16 lat ze Światowymi Dniami Młodzieży. „Każdy dzień był wyjątkowy”
sobota,23 lipca 2016
Udostępnij:
– Rzym w 2000 r. był zdominowany przez młodzież z całego świata. Czekaliśmy na Jana Pawła II, na jego słowa, a on bardzo chciał się z nami spotkać – opowiada o swoich pierwszych Światowych Dniach Młodzieży Piotr Michulec z Suchej Beskidzkiej. Od tamtego czasu pan Piotr był na wszystkich kolejnych ŚDM, a teraz jest koordynatorem wolontariuszy w parafii w Suchej Beskidzkiej. Szesnaście lat, sześć spotkań modlitewnych i przeżycia, które zapadły w serce na zawsze. W tym czasie był świadkiem cudu, niezwykłego ślubu i wielu niezwykłych wydarzeń.
Indentyfikatory pana Piotra (fot archiwum prywatne)
Pytany o to, co szczególnego jest w ŚDM pan Piotr odpowiada, że „młodzi chcą pokazać, że są w łączności z papieżem i ludźmi z całego świata”. – Spotkania odbywają się co dwa, trzy lata. Młodzi ludzie szukają dróg do Pana Boga, szukają odpowiedzi na trudne pytania, które ich nurtują. Oczekują, że papież im wskaże drogę. Powie, co mają robić w życiu, żeby nie pobłądzić, a nawet jeśli pobłądzą, to co zrobić, żeby wrócić – opowiada.
„Wy jesteście światłem świata”
Panu Piotrowi najbardziej w serce zapadło przesłanie do młodych Jana Pawła II ze ŚDM w Toronto: „Wy jesteście solą dla ziemi… Wy jesteście światłem świata”. – Przeplatało się w homilii. Papież przypominał nam, że oczekuje naszego działania, że nie możemy się chować – wspomina.
Zebrane przez lata doświadczenia pan Piotr Michulec wykorzystuje teraz w pracy podczas organizacji ŚDM w Polsce. Podczas kolejnych spotkań obserwował pracę wolontariuszy. A przede wszystkim, sam wie doskonale, czego pielgrzym potrzebuje, bo pielgrzymem był sześć razy.
Postanowiłem w Rio de Janeiro, że jeśli następne ŚDM będą w Krakowie, to się włączę, żeby pomóc i podziękować, bo przez te lata otrzymałem od ludzi bardzo, bardzo dużo dobrego
Ślub pielgrzymów z Polski podczas Światowych Dni Młodzieży (fot. archiwum prywatne)
Wszystko zapięte na ostatni guzik
– Jestem w komitecie parafialnym w Suchej Beskidzkiej odpowiedzialny za sekcję wolontariatu, czyli koordynuję pracę wolontariatu.

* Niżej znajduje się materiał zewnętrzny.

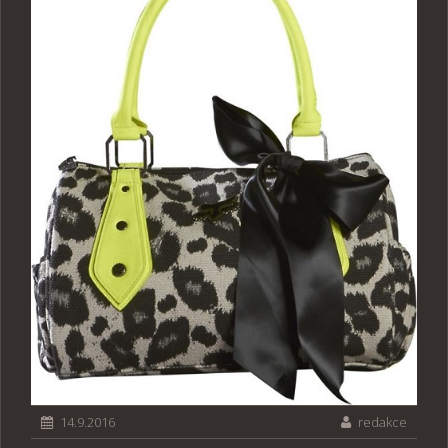
14.9.2016
redakce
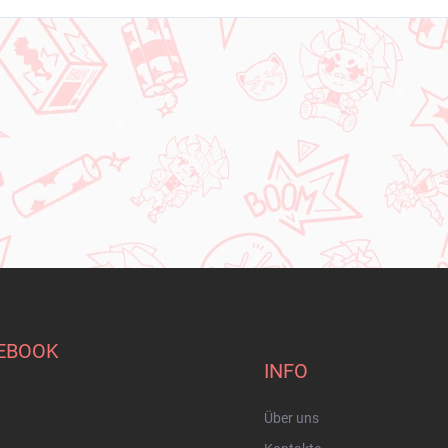
EBOOK
INFO
Über uns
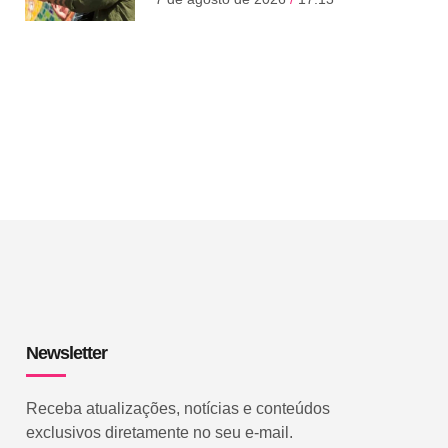
Newsletter
Receba atualizações, notícias e conteúdos
exclusivos diretamente no seu e-mail.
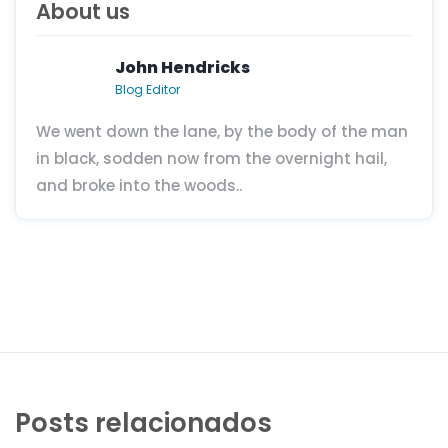
About us
John Hendricks
Blog Editor
We went down the lane, by the body of the man
in black, sodden now from the overnight hail,
and broke into the woods..
Posts relacionados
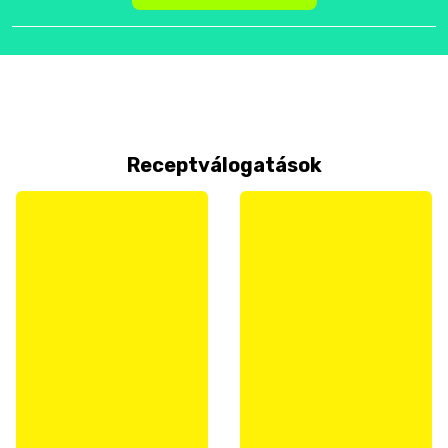
Receptválogatások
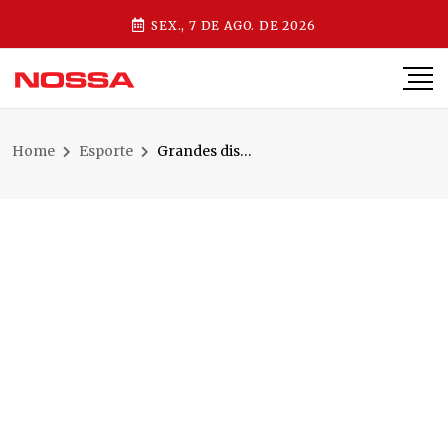
SEX., 7 DE AGO. DE 2026
Home
Esporte
Grandes disputas marcam as finais do Campeonato de Bocha do Beira Rio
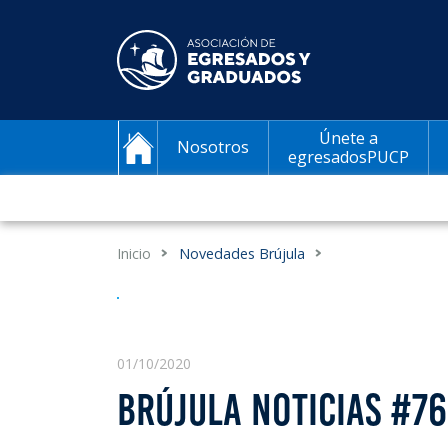
Únete a
Nosotros
egresadosPUCP
Inicio
Novedades Brújula
01/10/2020
BRÚJULA NOTICIAS #76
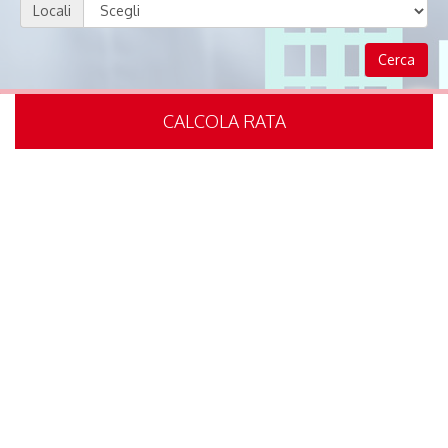
Locali
CALCOLA RATA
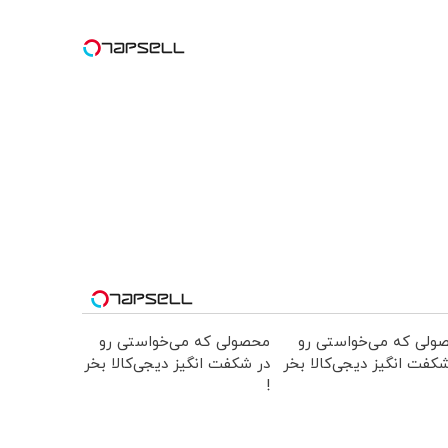
ولی که می‌خواستی رو
محصولی که می‌خواستی رو
کفت انگیز دیجی‌کالا بخر
در شکفت انگیز دیجی‌کالا بخر
!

Przyjeżdża do nas 3030 pielgrzymów, w dekanacie suskim będzie ich 5250. Są z Argentyny, Chile, Ekwadoru, Hondurasu, Salwadoru, Boliwii, Peru, Dominikany i Gwatemali – opowiada pan Piotr Michulec. Na miejscu czekają już rodziny, które będą gościć pielgrzymów, wolontariusze i tłumacze.
– Zaczęliśmy pracę w dekanacie w październiku ub.r. Jeździliśmy z grupą młodzieży po parafiach i zachęcaliśmy podczas mszy św. do współpracy. Trwało to 11 tygodni – wspomina pan Piotr.
Sucha Beskidzka przygotowała dla swoich gości oprócz spotkań modlitewnych, katechez i mszy św. także m.in. turniej piłki nożnej, liczne koncerty – m.in. Eleni, New Day i Magdy Anioł.
Polska Suchej Beskidzkiej z kardynałem Stanisławem Dziwiszem (fot. archwium prywatne)
Nic nie dzieje się przypadkiem
– Na Światowe Dni Młodzieży pojechałem właściwie przypadkiem, nie miałem innych planów na wakacje. Mój młodszy brat powiedział mi, że wybiera się razem ze znajomym księdzem Wiesławem Czubernatem do Rzymu. Zapisałem się też na wyjazd. To był rok szczególny, jubileuszowy. Rzym był zdominowany przez młodych ludzi z całego świata. Jan Paweł II bardzo chciał się wtedy spotkać z młodzieżą – wspomina Piotr Michulec.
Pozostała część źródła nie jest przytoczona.